- Associated Press - Friday, August 17, 2012

LONDON (AP) - It was a warning meant to remind Ecuador that Britain’s patience has limits. But as the stalemate over Julian Assange settled in Friday, it appeared London’s veiled threat that it could storm Ecuador’s embassy and drag Assange out has backfired _ drawing supporters to the mission where the WikiLeaks founder is holed up and prompting angry denunciations from Ecuador and elsewhere.

Experts and ex-diplomats say Britain’s Foreign Office, which warned Ecuador of a little known law that would allow it to side-step usual diplomatic protocols, messed up by issuing a threat it couldn’t back up.

“It was a big mistake,” said former British ambassador Oliver Miles. “It puts the British government in the position of asking for something illegitimate.”

Britain’s warning was carried in a set of notes delivered to Ecuadorean diplomats Wednesday as they tried to negotiate an agreement over Assange, who has spent nearly two months holed up at the Latin American nation’s London mission in a bid to avoid extradition to Sweden, where he’s wanted over allegations of sexual assault.

The notes, published by Britain on Thursday, said ominously that keeping Assange at the embassy was incompatible with international law.
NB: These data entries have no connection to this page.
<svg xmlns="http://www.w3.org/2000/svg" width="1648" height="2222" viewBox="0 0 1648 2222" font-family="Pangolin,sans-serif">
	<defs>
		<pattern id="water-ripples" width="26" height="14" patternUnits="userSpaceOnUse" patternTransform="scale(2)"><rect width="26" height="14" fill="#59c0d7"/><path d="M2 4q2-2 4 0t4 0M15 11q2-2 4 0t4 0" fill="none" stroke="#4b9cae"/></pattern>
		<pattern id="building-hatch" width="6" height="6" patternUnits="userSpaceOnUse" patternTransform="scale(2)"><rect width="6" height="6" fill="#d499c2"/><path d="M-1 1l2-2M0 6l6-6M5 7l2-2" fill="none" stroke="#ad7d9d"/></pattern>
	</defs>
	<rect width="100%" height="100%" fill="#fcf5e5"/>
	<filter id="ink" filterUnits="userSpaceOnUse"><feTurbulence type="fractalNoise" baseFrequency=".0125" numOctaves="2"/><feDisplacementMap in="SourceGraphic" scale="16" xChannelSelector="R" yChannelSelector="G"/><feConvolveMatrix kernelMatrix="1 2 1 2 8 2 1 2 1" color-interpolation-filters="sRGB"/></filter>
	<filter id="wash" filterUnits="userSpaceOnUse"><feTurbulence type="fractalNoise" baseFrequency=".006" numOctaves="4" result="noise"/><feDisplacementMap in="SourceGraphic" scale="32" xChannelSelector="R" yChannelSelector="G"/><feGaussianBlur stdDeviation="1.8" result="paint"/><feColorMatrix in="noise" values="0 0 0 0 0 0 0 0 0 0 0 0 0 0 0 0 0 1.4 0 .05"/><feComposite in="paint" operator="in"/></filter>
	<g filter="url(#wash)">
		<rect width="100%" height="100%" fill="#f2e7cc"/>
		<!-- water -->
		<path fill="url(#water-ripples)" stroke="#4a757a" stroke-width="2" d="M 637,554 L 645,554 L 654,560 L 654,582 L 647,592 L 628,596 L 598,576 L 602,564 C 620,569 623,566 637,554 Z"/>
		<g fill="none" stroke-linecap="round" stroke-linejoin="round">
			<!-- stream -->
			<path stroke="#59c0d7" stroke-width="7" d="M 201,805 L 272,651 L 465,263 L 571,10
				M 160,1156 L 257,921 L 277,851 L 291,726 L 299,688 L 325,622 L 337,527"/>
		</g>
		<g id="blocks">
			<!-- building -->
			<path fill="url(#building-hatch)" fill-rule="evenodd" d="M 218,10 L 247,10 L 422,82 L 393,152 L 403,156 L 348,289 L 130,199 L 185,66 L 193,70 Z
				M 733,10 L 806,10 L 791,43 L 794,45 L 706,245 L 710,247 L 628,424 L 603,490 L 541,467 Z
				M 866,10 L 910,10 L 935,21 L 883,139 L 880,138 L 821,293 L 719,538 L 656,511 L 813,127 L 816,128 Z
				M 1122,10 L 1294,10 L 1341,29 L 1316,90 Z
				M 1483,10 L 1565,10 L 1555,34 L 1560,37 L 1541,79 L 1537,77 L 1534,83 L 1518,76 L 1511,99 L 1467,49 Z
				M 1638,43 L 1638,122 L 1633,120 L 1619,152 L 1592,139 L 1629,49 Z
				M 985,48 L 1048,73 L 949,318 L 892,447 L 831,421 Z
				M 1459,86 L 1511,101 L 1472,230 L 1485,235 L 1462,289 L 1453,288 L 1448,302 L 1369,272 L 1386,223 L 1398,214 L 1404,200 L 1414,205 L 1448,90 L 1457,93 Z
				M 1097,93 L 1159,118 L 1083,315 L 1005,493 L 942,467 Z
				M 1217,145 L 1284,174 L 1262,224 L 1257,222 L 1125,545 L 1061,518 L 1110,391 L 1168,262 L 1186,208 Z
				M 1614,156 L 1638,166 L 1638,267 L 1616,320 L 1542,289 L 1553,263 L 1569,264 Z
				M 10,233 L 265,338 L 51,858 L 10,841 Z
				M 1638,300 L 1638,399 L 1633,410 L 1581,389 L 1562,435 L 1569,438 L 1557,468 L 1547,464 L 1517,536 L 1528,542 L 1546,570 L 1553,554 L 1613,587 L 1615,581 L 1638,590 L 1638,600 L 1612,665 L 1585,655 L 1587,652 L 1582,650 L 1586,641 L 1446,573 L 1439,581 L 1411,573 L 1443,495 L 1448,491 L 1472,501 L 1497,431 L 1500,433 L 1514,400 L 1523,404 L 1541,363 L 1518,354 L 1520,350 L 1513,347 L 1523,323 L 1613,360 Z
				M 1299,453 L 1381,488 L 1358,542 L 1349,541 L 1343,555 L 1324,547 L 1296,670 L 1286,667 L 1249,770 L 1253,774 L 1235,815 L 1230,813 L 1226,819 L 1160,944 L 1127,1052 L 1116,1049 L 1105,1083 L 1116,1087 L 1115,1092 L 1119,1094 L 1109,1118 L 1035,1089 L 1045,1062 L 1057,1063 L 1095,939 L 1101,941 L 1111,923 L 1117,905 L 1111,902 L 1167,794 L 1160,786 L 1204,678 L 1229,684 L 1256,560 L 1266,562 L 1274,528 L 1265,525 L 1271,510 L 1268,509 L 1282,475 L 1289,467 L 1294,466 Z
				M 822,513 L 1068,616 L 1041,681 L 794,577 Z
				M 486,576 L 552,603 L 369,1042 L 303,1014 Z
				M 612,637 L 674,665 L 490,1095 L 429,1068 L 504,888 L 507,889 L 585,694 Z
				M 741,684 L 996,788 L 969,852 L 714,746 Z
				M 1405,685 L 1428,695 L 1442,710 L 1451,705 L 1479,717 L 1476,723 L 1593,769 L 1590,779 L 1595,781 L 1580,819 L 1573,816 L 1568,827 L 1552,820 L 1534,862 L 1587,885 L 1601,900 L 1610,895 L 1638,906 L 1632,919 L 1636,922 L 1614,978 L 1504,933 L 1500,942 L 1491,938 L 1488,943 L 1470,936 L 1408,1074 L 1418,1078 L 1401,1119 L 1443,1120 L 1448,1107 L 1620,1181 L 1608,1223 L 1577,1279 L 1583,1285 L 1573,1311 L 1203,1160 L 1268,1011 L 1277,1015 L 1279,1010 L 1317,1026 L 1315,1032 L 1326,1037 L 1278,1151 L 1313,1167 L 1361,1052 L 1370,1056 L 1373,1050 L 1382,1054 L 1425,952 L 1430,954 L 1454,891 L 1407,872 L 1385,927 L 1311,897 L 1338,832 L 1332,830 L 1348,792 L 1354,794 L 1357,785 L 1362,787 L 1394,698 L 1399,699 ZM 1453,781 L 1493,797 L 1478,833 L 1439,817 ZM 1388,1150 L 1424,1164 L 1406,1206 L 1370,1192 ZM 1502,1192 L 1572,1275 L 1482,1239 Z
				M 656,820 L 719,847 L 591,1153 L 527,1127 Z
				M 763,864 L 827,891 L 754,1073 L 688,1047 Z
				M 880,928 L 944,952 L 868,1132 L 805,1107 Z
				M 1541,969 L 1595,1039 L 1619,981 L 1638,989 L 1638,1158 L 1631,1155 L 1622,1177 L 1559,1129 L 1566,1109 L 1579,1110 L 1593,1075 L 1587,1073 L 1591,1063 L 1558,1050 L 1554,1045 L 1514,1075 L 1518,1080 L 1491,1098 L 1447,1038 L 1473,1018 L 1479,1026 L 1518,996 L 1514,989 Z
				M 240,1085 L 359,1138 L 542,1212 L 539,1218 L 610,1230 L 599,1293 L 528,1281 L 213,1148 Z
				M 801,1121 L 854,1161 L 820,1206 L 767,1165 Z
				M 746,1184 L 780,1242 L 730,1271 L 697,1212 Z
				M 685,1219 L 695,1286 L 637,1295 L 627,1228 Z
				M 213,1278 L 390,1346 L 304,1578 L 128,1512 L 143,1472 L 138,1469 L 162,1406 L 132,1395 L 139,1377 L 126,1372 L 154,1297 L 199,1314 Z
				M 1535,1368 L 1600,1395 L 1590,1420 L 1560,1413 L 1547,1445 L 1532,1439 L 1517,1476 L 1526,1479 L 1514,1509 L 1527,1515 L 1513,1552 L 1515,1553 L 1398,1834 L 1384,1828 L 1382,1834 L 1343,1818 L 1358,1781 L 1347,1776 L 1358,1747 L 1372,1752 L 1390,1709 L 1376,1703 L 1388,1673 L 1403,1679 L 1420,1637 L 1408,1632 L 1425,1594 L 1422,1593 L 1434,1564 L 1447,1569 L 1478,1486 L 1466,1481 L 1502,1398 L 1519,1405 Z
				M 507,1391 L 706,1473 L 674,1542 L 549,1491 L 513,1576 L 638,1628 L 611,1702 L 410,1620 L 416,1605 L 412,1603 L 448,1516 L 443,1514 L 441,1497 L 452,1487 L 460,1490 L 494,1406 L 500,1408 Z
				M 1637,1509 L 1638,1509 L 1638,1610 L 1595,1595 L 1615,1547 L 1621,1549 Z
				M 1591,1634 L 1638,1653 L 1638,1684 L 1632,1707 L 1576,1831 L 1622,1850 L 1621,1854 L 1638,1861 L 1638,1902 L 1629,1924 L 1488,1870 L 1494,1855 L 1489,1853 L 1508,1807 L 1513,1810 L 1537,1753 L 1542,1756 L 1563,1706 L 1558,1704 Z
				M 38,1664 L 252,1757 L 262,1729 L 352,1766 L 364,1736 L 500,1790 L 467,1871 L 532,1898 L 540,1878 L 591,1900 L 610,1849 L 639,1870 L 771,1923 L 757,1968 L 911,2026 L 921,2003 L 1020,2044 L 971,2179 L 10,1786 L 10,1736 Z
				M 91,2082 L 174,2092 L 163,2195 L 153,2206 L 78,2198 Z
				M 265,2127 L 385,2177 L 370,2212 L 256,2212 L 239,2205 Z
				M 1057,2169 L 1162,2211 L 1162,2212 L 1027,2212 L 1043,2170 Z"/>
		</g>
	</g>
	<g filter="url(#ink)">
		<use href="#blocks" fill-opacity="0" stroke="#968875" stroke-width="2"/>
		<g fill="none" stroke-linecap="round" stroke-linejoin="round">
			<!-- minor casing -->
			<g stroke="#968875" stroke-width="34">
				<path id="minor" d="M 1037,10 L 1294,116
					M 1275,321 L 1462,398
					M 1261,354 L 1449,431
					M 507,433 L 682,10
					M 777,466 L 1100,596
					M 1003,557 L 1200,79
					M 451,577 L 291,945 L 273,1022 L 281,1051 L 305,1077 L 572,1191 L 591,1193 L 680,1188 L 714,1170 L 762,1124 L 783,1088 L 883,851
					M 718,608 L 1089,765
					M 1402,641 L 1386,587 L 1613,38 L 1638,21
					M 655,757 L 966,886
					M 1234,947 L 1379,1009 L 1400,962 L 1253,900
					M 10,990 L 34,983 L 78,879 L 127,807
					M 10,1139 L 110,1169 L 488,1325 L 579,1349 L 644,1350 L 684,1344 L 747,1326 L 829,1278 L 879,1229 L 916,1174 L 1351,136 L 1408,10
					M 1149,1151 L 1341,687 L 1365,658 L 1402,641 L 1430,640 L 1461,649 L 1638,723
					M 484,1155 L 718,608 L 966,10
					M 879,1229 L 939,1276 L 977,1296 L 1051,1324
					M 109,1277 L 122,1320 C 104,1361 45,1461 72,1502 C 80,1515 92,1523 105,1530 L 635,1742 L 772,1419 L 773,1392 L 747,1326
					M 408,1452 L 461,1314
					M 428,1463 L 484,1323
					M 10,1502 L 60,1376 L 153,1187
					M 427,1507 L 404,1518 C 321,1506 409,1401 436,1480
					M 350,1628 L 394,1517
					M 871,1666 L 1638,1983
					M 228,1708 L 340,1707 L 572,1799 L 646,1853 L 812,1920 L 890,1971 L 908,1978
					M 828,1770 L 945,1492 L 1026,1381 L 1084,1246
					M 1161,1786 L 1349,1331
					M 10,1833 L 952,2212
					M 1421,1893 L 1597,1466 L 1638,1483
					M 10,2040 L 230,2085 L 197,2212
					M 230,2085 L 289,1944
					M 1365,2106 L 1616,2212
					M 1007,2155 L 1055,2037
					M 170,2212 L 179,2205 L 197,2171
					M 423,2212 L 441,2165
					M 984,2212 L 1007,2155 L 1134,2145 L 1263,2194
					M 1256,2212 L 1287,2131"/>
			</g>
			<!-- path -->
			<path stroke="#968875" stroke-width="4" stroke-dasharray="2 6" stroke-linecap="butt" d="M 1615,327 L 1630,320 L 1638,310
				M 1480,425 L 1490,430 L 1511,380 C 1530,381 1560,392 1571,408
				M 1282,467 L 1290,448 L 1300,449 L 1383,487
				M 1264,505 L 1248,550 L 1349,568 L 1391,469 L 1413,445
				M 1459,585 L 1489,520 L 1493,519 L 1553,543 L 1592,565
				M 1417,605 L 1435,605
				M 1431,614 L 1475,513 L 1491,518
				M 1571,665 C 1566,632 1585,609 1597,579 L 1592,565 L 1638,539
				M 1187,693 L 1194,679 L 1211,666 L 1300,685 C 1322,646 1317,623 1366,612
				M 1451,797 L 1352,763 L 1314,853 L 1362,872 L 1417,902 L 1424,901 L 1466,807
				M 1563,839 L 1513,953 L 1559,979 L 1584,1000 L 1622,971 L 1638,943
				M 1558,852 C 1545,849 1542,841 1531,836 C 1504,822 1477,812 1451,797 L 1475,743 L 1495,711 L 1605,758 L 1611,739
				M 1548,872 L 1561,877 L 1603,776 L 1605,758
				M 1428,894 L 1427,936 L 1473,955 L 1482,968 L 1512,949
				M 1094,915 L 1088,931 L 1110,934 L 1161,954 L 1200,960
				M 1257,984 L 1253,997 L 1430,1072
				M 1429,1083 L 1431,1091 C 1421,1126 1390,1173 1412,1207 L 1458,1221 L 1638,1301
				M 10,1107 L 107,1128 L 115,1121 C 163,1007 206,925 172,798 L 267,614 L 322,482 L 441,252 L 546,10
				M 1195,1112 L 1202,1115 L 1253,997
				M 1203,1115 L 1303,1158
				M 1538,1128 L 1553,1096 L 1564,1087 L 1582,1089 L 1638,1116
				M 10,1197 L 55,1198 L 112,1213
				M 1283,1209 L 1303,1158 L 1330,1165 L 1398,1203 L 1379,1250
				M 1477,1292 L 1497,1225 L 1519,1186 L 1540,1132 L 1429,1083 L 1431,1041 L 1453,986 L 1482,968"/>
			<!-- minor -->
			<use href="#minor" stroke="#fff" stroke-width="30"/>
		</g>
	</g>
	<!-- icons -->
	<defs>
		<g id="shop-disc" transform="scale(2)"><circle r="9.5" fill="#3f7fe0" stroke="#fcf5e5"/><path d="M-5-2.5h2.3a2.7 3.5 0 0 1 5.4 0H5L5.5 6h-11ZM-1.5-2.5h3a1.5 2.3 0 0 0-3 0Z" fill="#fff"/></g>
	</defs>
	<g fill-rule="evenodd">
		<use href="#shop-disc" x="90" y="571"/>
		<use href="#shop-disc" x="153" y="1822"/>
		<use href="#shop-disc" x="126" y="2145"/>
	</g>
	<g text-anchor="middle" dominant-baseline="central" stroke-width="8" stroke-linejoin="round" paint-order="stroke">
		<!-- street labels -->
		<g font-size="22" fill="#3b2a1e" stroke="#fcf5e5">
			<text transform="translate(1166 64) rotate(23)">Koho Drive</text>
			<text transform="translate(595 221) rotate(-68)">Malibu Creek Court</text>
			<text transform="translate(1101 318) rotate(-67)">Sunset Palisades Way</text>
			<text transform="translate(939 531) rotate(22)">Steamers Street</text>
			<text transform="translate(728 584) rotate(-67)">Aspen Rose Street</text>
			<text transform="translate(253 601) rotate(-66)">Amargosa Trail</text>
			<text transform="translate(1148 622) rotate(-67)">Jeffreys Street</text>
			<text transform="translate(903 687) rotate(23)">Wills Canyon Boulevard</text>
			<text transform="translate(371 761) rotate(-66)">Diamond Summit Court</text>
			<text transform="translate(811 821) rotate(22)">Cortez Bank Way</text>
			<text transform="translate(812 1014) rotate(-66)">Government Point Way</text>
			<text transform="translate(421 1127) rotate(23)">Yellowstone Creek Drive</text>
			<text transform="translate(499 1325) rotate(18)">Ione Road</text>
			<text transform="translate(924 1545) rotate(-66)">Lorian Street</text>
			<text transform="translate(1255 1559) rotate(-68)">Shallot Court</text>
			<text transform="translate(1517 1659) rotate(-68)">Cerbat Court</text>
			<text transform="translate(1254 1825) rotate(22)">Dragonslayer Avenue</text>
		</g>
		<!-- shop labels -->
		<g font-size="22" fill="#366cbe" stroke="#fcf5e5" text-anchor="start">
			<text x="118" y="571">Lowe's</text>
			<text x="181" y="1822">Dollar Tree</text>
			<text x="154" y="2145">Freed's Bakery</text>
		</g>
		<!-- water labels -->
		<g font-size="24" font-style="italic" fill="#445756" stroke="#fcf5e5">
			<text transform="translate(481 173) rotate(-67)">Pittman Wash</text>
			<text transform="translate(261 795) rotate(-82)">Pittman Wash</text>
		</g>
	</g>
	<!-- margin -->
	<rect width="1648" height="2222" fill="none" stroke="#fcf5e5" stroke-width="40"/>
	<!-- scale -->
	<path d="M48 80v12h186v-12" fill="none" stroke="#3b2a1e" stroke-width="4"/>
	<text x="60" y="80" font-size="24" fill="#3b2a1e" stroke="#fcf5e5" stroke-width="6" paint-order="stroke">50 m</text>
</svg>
They added: “You should be aware that there is a legal basis in the U.K. _ the Diplomatic and Consular Premises Act _ which would allow us to take action to arrest Mr. Assange in the current premises of the embassy.”

Britain passed the law in 1987, after a deadly shooting in 1984 in which a Libyan diplomat opened fire on demonstrators from within his country’s London embassy, killing a British police officer.

The Ecuadoreans were outraged by the notes, accusing Britain of threatening to assault their embassy and calling a crisis meeting of the Union of South American Nations. The ripples from the controversy continued to spread Friday, with Russia’s Ministry of Foreign Affairs saying in a brief message posted to Twitter that the issue raised questions about diplomatic protections.

Britain’s Foreign Office insists its missive was “not a threat,” something that Miles dismissed with a laugh.

“If I tell you, `I’m not threatening you but I DO have a very large stick here,’ it’s a question of semantics,” he said.

Other diplomats and legal experts say British authorities should never have brought up the law.

Some lawyers have pointed out that the act itself notes that an embassy’s diplomatic status can only be revoked if the move is “permissible under international law” _ a high hurdle to jump given the age-old deference given to foreign embassy buildings.

Rebecca Niblock, an extradition lawyer, said it was tough to see how Britain could follow through on the threat to nab Assange from inside the embassy, while staying true to what she called “a fundamental premise of international law.”

Extradition expert Julian Knowles was a dissenting voice, saying that he believed the Brits could, and would, be able to revoke Ecuadorean embassy’s diplomatic status if Assange persisted in what Knowles described as “abuse of the rule of law.”

Knowles, who has been critical of Assange, said British officials could arrest the Australian once the diplomatic and media ferment faded.

“I think they’ll take the view that within a few days or weeks it will all blow over,” he said.

But most observers backed the sentiment expressed by Britain’s former ambassador to Russia, Tony Brenton, who told BBC radio that the Foreign Office had “slightly overreached themselves here.”

Lawyer Alex Carlile, told Sky News television that, in any case, “it sets a very dangerous precedent … that could rebound on Britain.”

“I fear the government roared rather like a mouse in this case, and would be best not to have made that threat,” he said.

Britain’s government seems to have toned down its rhetoric. Speaking to reporters Thursday, British Foreign Secretary William Hague insisted that Britain would act within the law.

“We are committed to working with them amicably to resolve the matter,” he said. “There is no threat here to storm an embassy.”